And perhaps by accident, when I first played Skyrim I did the most perfect character design with skill focuses applied to some mix of alchemy, enchantment, and blacksmithing. I essentially circled the buffs back into each other like potions to create better enchantment, enchantments to create better potions, round and round until I was tired of it and just settled on something to buff my blacksmithing, used my best resources and created some of the most ridonkulous OP armor and bow and I could take down dragons and trolls with single shot, basically what I did in Morrowind all over again.

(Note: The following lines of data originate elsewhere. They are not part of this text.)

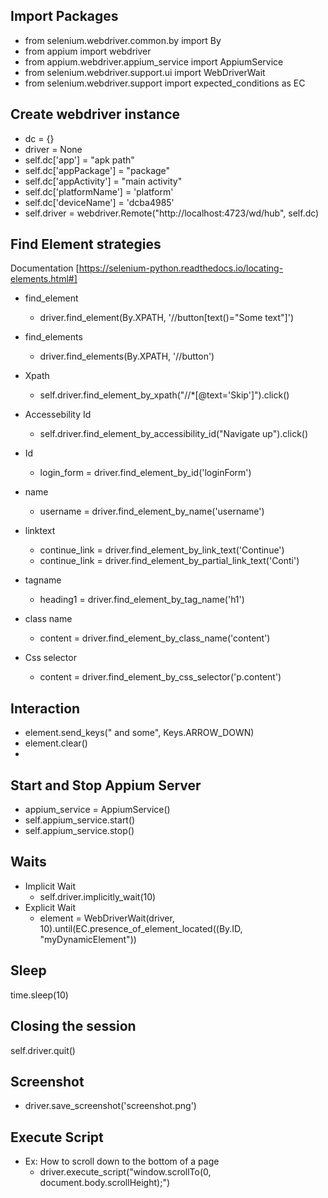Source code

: ## Import Packages ##
- from selenium.webdriver.common.by import By
- from appium import webdriver
- from appium.webdriver.appium_service import AppiumService
- from selenium.webdriver.support.ui import WebDriverWait
- from selenium.webdriver.support import expected_conditions as EC





## Create webdriver instance ##
- dc = {}
- driver = None
- self.dc['app'] = "apk path"
- self.dc['appPackage'] = "package"
- self.dc['appActivity'] = "main activity"
- self.dc['platformName'] = 'platform'
- self.dc['deviceName'] = 'dcba4985'
- self.driver = webdriver.Remote("http://localhost:4723/wd/hub", self.dc)

## Find Element strategies ##
Documentation [https://selenium-python.readthedocs.io/locating-elements.html#]

- find_element
  - driver.find_element(By.XPATH, '//button[text()="Some text"]')
- find_elements
  - driver.find_elements(By.XPATH, '//button')
  
- Xpath
  - self.driver.find_element_by_xpath("//*[@text='Skip']").click()
- Accessebility Id
  - self.driver.find_element_by_accessibility_id("Navigate up").click()
- Id
  - login_form = driver.find_element_by_id('loginForm')
- name
  - username = driver.find_element_by_name('username')
- linktext
  - continue_link = driver.find_element_by_link_text('Continue')
  - continue_link = driver.find_element_by_partial_link_text('Conti')
- tagname
  - heading1 = driver.find_element_by_tag_name('h1')
- class name
  - content = driver.find_element_by_class_name('content')
- Css selector
  - content = driver.find_element_by_css_selector('p.content')

## Interaction ##
- element.send_keys(" and some", Keys.ARROW_DOWN)
- element.clear()
- 



## Start and Stop Appium Server ##
- appium_service = AppiumService()
- self.appium_service.start()
- self.appium_service.stop()

## Waits ##
- Implicit Wait
  - self.driver.implicitly_wait(10)
- Explicit Wait
  -  element = WebDriverWait(driver, 10).until(EC.presence_of_element_located((By.ID, "myDynamicElement"))
  

## Sleep ##
time.sleep(10)

## Closing the session ##
self.driver.quit()


## Screenshot ##
- driver.save_screenshot('screenshot.png')

## Execute Script ##
- Ex: How to scroll down to the bottom of a page
  - driver.execute_script("window.scrollTo(0, document.body.scrollHeight);")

These games scream for players to game the system, but to do that you have to understand that system. Now, these two examples are perhaps the most grotesque examples because they suck all the fun out of the game afterwards, but they were fun to unravel. But gamers at large game the system whenever and wherever they can. Perhaps people's limits are just inherent in their comprehension and observation and problem solving, but no doubt the drive is universal. I imagine if a game has a casino and offers high stakes games and players can save before throwing everything they own at a roulette table or a single hand of blackjack, they will, and if they fail, they'll just reload. Or rather than spend a skill point to upgrade pick-pocketing, if they need something from an NPC, perhaps just walk up to their back pocket sneaking, save, attempt, if failed, reload and repeat until successful. It comes in all ways shapes and forms, and people will do it.
I don't want to say Joe didn't have more fun because he didn't game the system, but he certainly exhibited positions that told me he'd be incapable of doing so because he never really understood what that system was. He'd scream about things he just couldn't wrap his head around. And it's rather shocking he never did get a grasp on a better understanding, be it with the several weeks he put into it, his engagement with others online, his two goons standing over his shoulder the last several weeks.
Overall I'd say regardless I stand with his assessment of flawed but fun. But the hour-plus of minutiae that brought him to that conclusion are largely flawed. And here is a game that can be improved. No doubt devs are listening. But to get good feedback... well, they need people to offer good feedback to be heard. Joe's feedback is largely counter-productive because it just doesn't nail the issues right or also fails to recognize causality, but unfortunately, that's the kind of dumb shit the devs will have to placate.
And I won't fault him for being wrong, people should be allowed to be wrong, he at least tried his best, but if you're going to be a critic, if you're going to critique a game, you have to do some critical thinking. Joe let his lizard brain dictate this review.